Goal of the exercise ->
Filter the entries for lines with the word "ContosoLabsRG".

**** Data in this exercise

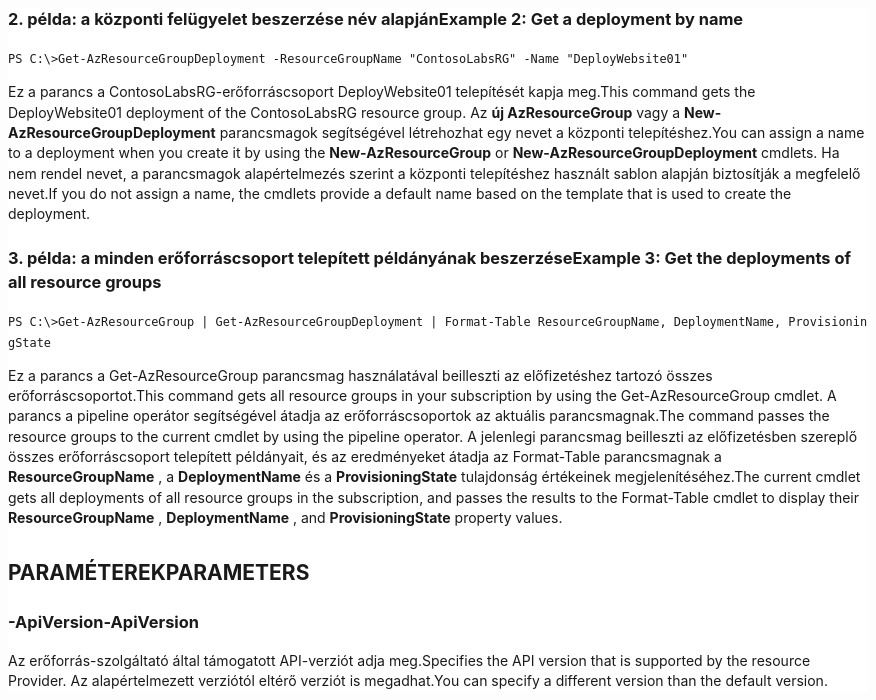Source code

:### <span data-ttu-id="68f71-121">2. példa: a központi felügyelet beszerzése név alapján</span><span class="sxs-lookup"><span data-stu-id="68f71-121">Example 2: Get a deployment by name</span></span>
```
PS C:\>Get-AzResourceGroupDeployment -ResourceGroupName "ContosoLabsRG" -Name "DeployWebsite01"
```

<span data-ttu-id="68f71-122">Ez a parancs a ContosoLabsRG-erőforráscsoport DeployWebsite01 telepítését kapja meg.</span><span class="sxs-lookup"><span data-stu-id="68f71-122">This command gets the DeployWebsite01 deployment of the ContosoLabsRG resource group.</span></span>
<span data-ttu-id="68f71-123">Az **új AzResourceGroup** vagy a **New-AzResourceGroupDeployment** parancsmagok segítségével létrehozhat egy nevet a központi telepítéshez.</span><span class="sxs-lookup"><span data-stu-id="68f71-123">You can assign a name to a deployment when you create it by using the **New-AzResourceGroup** or **New-AzResourceGroupDeployment** cmdlets.</span></span>
<span data-ttu-id="68f71-124">Ha nem rendel nevet, a parancsmagok alapértelmezés szerint a központi telepítéshez használt sablon alapján biztosítják a megfelelő nevet.</span><span class="sxs-lookup"><span data-stu-id="68f71-124">If you do not assign a name, the cmdlets provide a default name based on the template that is used to create the deployment.</span></span>

### <span data-ttu-id="68f71-125">3. példa: a minden erőforráscsoport telepített példányának beszerzése</span><span class="sxs-lookup"><span data-stu-id="68f71-125">Example 3: Get the deployments of all resource groups</span></span>
```
PS C:\>Get-AzResourceGroup | Get-AzResourceGroupDeployment | Format-Table ResourceGroupName, DeploymentName, ProvisioningState
```

<span data-ttu-id="68f71-126">Ez a parancs a Get-AzResourceGroup parancsmag használatával beilleszti az előfizetéshez tartozó összes erőforráscsoportot.</span><span class="sxs-lookup"><span data-stu-id="68f71-126">This command gets all resource groups in your subscription by using the Get-AzResourceGroup cmdlet.</span></span>
<span data-ttu-id="68f71-127">A parancs a pipeline operátor segítségével átadja az erőforráscsoportok az aktuális parancsmagnak.</span><span class="sxs-lookup"><span data-stu-id="68f71-127">The command passes the resource groups to the current cmdlet by using the pipeline operator.</span></span>
<span data-ttu-id="68f71-128">A jelenlegi parancsmag beilleszti az előfizetésben szereplő összes erőforráscsoport telepített példányait, és az eredményeket átadja az Format-Table parancsmagnak a **ResourceGroupName** , a **DeploymentName** és a **ProvisioningState** tulajdonság értékeinek megjelenítéséhez.</span><span class="sxs-lookup"><span data-stu-id="68f71-128">The current cmdlet gets all deployments of all resource groups in the subscription, and passes the results to the Format-Table cmdlet to display their **ResourceGroupName** , **DeploymentName** , and **ProvisioningState** property values.</span></span>

## <span data-ttu-id="68f71-129">PARAMÉTEREK</span><span class="sxs-lookup"><span data-stu-id="68f71-129">PARAMETERS</span></span>

### <span data-ttu-id="68f71-130">-ApiVersion</span><span class="sxs-lookup"><span data-stu-id="68f71-130">-ApiVersion</span></span>
<span data-ttu-id="68f71-131">Az erőforrás-szolgáltató által támogatott API-verziót adja meg.</span><span class="sxs-lookup"><span data-stu-id="68f71-131">Specifies the API version that is supported by the resource Provider.</span></span>
<span data-ttu-id="68f71-132">Az alapértelmezett verziótól eltérő verziót is megadhat.</span><span class="sxs-lookup"><span data-stu-id="68f71-132">You can specify a different version than the default version.</span></span>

********

Response to this task ->
PS C:\>Get-AzResourceGroupDeployment -ResourceGroupName "ContosoLabsRG" -Name "DeployWebsite01"
<span data-ttu-id="68f71-122">Ez a parancs a ContosoLabsRG-erőforráscsoport DeployWebsite01 telepítését kapja meg.</span><span class="sxs-lookup"><span data-stu-id="68f71-122">This command gets the DeployWebsite01 deployment of the ContosoLabsRG resource group.</span></span>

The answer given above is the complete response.